For those still inclined to read my etymologies, you will be pleased to note that my column has indeed continued from last term, which I write for one of the two student papers here, The Cambridge Student. As it might be a bit shorter this quarter, following an old habit I started at the UW Daily, I hope to blog about the extra bits and pieces that don’t quite make it into the print edition, as well as do some original “wording,” as it were, on here too. I promise to finally get around to “serendipity” while I’m at it. I may also post up my columns from last quarter, and will certainly put up the ones for this term, starting with tomorrow’s (“custom”).

an official taxi queue in the city centre

As of sort of introduction, however, I must say a little bit on the very British love of queues (yes, they really spell it that way). A queue is of course a line. Being someone raised in an Army family, I am familiar with lines and paperwork. But the British have raised line-making to a magnificent art, an admirably civilized, living, breathing statement of order and dignity, of politeness, of “muddling through,” or, more practically, of staying organized.
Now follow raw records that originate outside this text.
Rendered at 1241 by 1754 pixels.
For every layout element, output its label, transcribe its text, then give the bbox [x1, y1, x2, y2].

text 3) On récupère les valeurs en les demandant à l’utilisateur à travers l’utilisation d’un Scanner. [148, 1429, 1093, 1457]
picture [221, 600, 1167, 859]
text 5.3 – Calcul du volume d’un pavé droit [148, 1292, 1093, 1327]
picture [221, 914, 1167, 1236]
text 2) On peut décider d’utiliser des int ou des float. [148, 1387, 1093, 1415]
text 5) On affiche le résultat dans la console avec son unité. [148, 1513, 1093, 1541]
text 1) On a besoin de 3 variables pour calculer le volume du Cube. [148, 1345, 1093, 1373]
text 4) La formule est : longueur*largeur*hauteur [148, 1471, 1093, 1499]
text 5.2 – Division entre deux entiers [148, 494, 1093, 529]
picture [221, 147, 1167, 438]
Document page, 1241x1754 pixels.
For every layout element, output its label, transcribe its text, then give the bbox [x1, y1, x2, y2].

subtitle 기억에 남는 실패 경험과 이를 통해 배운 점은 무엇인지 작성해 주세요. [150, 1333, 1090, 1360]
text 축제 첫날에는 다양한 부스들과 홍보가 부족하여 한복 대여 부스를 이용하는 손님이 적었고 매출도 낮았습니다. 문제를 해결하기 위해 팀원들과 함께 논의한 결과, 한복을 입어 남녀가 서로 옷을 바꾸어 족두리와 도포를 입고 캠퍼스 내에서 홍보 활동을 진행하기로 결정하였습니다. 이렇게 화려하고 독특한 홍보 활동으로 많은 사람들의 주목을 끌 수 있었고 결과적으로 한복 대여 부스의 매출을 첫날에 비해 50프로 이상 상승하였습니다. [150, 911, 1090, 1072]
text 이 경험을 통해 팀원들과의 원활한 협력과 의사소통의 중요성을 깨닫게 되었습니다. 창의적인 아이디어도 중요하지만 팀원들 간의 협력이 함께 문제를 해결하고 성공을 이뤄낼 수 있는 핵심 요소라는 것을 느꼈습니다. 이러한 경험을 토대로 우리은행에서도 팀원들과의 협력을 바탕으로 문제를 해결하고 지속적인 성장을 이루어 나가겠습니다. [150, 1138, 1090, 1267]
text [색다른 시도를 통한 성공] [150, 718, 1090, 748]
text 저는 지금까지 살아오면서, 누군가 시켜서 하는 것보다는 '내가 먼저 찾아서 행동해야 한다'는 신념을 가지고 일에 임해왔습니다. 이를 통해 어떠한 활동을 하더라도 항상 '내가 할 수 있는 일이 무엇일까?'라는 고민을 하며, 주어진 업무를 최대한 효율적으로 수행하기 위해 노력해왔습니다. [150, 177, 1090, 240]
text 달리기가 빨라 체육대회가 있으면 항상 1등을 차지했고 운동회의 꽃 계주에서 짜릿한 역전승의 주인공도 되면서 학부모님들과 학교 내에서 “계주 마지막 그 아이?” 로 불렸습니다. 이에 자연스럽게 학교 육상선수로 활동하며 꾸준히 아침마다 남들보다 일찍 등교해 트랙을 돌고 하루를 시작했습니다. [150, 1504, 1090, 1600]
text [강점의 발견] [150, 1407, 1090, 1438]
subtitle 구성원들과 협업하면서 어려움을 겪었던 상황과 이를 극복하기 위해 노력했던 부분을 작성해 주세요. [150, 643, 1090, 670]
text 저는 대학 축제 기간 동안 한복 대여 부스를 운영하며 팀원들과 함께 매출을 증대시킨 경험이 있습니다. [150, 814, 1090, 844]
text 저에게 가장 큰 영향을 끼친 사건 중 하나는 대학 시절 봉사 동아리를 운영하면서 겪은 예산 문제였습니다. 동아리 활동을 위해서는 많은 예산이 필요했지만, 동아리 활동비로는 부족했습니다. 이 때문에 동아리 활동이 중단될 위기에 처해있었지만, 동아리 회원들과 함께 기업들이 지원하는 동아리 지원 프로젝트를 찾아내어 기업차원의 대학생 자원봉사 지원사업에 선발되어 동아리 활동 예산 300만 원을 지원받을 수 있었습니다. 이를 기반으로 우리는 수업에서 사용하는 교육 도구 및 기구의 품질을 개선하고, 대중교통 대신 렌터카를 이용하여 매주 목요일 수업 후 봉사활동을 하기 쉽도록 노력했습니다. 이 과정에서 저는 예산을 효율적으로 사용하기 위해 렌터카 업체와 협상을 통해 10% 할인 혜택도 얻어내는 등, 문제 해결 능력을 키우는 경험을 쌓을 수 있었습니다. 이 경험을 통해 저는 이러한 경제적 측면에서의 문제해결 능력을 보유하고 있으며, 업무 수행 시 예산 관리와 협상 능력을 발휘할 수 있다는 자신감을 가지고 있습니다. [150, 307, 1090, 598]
They “queue it up” at all the usual places: grocery stores, banks, restaurants, cinemas, libraries, bookstores, etc.

But they also queue in places Americans normally don’t, such as the bus stop. Yes, we wait for the buses in America in lines, but we are put to shame by the self-discipline and tenacity of the English in their bus queues. In the driving rain, or when there is no bus at all (in fact, long before it arrives), they are lined up, in perfect order. It’s very impressive. Their buses are nice enough, but I would say that Seattle’s buses and its bus system are just as pleasant (and they really are, don’t get me wrong). And yet the way they wait in lines for them here would make you think they are waiting for a train, or an old-fashioned plane. And the disgust for those who dishonor the queue is apparent.

Just the other day at McDonalds (again, yes, they have them here too), a young lady was getting very flustered at the sloppy queues that had formed.

“There’s room for at least four queues!” she grumbled to no one in particular. Quickly four queues appeared, as the shame of not being rightfully queued affected all who happened to hear.

Queues are also a way of measuring frustration in general. The one grocery store in the city centre (if you asked where “downtown Cambridge” is located, you will get a funny look, believe me), a Sainsbury’s, is always seemingly swarming with people as they recreate the Battle of Britain (if it had led to a German invasion). On the weekends, and in the evenings, it is chock-full of hungry English people, and the poor staff members are hopelessly outnumbered as they dart in and out of the aisles, restocking an ever-dwindling supply of soda crackers and tinned meat (including canned hot dogs, more on that later).

Anyway, one day, during a particularly busy moment at “Insane-bury’s,” I overheard a friendly looking older English man (really a sort of postcard image of the sweet-‘ol-English-grandpa) warn a fellow grandfather on the sidewalk to “not go in there … the queues are bloody bullocks.” This was actually one of the first times I had ventured into the store, and I quickly rued the moment I crossed the queue-crossed threshold. Since then, I have acquired a healthy respect for British queues, and those who queue in them.

Indeed, I could tell something was very wrong today at McDonalds (yes, I ate there again this week: I needed the calories!). A gaggle of kids was clogging the tills, were the annoyed workers were shouting, “can I help?!” to the next person in the milieu. It turns out, they weren’t English at all, but French teenagers here on a school trip.

“That explains it,” I thought. As soon as the French left, proper queues returned. It might be grey with a capital “E” outside, but by gosh, the queues were queued as they ought to have been, and all was right again in Cambridge.

But enough on queues.

Look for more, albeit probably shorter, thoughts on my brief time in England on a more regular basis. Thank you for reading, and as they tell Americans never to say, because we “just cannot say it right,” cheerio!